In another 2018 effort (Hsu et al. DOI) the iridium oxide electrode was coated with a cyanometalate layer. The water was actual seawater and was sourced from West Coast Park in Singapore, the more than thorough supplemental information even has a photo of the collection site. An efficiency of 20% was reported. Amikam et sal. (2018, DOI) have investigated in another way the suppression of the chlorine formation. They found out that conducting the electrolysis (artificial seawater, nickel electrodes) with added sodium hydroxide not only eliminated this side reaction but also salted out sodium chloride through the common ion effect. Solutions can be surprisingly simple.
Artificial seawater ((1 M KOH with 0.5 M NaCl) was again used in a 2019 study (Kuang et al. DOI) with this time an electrode based on a nickel-iron hydroxide coating on a nickel sulfide coating on a porous nickel foam.
Another contender for hydrogen production from seawater is photocatalytic water splitting, no need for electrodes here, just add a catalyst, aim a light source and hydrogen again should evolve. Research has come up with a bunch of catalyst systems, a recent example is metal-doped strontium titanate perovskite (Sahrma et al. 2019 DOI). In this particular effort sea water (Tamsui River in Taiwan) was also tried but it behaved badly compared to fresh water.
One adventurous 2019 research article (Kim et al. 2019 DOI) has the promise of simultaneous carbon dioxide consumption, electricity generation and hydrogen evolution in seawater (sea of Ulsan). To good to be true? In the proposal a carbon dioxide feed continuously acidifies a seawater platinum cathode compartment, the other compartment is an alkaline solution with a zinc electrode. This constitutes a working galvanic cell with accumulation of potassium bicarbonate , a spent zinc electrode and hydrogen gas production. Too good to be true.
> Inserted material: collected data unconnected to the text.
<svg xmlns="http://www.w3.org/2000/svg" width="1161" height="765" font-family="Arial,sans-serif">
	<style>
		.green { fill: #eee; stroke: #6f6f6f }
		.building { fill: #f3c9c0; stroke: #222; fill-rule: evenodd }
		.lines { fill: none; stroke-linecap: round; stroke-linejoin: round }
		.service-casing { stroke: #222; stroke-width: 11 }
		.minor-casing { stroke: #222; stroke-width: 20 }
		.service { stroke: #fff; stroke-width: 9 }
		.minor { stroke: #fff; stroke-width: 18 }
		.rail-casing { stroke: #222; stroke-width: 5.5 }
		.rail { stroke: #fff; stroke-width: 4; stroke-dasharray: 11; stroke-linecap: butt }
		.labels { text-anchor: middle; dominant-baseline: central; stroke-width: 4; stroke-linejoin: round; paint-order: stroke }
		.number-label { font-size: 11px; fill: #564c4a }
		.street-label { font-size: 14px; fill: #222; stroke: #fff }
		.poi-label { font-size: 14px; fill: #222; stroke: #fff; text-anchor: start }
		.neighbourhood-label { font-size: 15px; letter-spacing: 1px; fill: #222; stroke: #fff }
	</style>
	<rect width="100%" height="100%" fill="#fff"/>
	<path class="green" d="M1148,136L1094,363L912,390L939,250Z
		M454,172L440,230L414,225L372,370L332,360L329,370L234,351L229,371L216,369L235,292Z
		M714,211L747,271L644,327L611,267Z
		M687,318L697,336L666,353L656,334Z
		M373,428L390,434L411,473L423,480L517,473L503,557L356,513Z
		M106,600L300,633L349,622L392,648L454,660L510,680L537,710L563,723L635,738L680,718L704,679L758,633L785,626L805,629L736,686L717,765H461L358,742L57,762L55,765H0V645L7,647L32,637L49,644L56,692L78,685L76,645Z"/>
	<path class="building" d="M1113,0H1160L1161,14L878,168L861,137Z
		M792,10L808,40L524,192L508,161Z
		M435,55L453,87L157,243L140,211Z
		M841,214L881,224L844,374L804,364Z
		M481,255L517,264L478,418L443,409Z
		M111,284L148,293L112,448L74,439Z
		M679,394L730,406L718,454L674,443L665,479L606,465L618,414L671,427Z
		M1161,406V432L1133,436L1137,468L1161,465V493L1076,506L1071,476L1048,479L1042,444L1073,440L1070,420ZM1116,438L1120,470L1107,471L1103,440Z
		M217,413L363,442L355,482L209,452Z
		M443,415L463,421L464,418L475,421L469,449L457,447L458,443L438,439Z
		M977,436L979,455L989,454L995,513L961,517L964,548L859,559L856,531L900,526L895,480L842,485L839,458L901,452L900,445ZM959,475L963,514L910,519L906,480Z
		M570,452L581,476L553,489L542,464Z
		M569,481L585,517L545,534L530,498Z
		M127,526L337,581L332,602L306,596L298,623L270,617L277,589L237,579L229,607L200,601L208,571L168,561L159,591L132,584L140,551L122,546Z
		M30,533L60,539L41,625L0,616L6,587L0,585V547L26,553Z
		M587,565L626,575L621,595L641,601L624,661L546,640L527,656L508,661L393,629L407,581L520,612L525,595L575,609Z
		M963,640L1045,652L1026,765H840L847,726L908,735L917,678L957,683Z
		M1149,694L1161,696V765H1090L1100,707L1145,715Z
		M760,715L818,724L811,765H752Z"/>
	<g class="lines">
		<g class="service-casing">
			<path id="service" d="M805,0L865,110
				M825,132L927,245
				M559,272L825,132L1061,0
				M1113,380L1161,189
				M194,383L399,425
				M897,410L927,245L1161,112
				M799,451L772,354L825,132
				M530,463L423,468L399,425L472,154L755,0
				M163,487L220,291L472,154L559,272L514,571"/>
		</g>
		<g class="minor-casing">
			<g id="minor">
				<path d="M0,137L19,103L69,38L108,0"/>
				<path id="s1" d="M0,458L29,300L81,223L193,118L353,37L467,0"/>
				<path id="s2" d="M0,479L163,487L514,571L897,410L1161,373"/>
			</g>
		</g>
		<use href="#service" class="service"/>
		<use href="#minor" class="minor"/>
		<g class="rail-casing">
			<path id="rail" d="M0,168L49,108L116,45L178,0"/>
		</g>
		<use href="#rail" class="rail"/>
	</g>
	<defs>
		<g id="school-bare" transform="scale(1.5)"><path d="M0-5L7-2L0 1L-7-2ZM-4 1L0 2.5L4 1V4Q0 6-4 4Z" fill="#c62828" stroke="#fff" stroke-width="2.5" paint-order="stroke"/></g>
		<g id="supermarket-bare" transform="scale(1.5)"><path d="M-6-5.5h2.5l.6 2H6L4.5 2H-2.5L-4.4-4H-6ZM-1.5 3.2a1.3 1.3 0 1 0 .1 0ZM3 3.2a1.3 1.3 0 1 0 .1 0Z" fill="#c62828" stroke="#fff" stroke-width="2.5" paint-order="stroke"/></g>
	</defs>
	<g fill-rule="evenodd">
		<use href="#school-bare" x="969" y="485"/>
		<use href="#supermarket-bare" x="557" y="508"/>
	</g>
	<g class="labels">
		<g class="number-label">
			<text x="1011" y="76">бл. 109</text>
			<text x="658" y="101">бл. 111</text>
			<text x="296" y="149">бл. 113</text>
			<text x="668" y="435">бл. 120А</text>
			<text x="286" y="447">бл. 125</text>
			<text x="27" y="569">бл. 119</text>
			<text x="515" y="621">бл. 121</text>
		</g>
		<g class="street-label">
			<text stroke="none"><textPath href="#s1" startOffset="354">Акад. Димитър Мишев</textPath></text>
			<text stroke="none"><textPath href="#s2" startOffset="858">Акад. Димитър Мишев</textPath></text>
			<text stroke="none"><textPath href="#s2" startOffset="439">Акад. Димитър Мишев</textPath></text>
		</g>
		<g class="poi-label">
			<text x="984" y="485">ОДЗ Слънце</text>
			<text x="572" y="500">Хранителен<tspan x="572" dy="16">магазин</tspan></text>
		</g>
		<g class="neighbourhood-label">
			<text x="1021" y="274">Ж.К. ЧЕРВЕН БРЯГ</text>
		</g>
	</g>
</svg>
Aluminum metal is a known redox partner for water but the oxide outer layer poses a problem and aluminum salts have to be regenerated. In a 2017 effort (Lu et al. DOI) the liquid gallium-indium alloy galistan (think thermometer) is proposed as a remedy for use of Al with artificial seawater. The alloy destroys the oxide layer and can be reused.
Hydrogen can also be replaced by hydrogen peroxide as fuel carrier. The production of this compound from seawater was demonstrated by Mase et al (2016 , DOI) with a tungsten trioxide catalyst. This seawater was made from commercially available red sea salt and with respect to experimental reproducibility preferable over real seawater.
Someone is yelling methanol. If it is not going to be the hydrogen economy or the hydrogen peroxide economy there is always the methanol economy and Hogerwaard et al. have been viewing a bucket of seawater as a bucket of future methanol. A 2019 analysis (DOI) envisions artificial islands stacked to the brim with advanced solar technology and electrodialysis units. In this technique seawater is desalinated using an electrode to force the sodium ions past an ion-exchange membrane. Hydrogen gas production is a side effect in commercial desalination plants based on electrodialysis but in a combined dialysis / electrolysis process the main aim becomes hydrogen production and in addition because hydrogen ions replace the sodium ions the formation of carbon dioxide is also accelerated. In a final step hydrogen and carbon dioxide combine to form the methanol.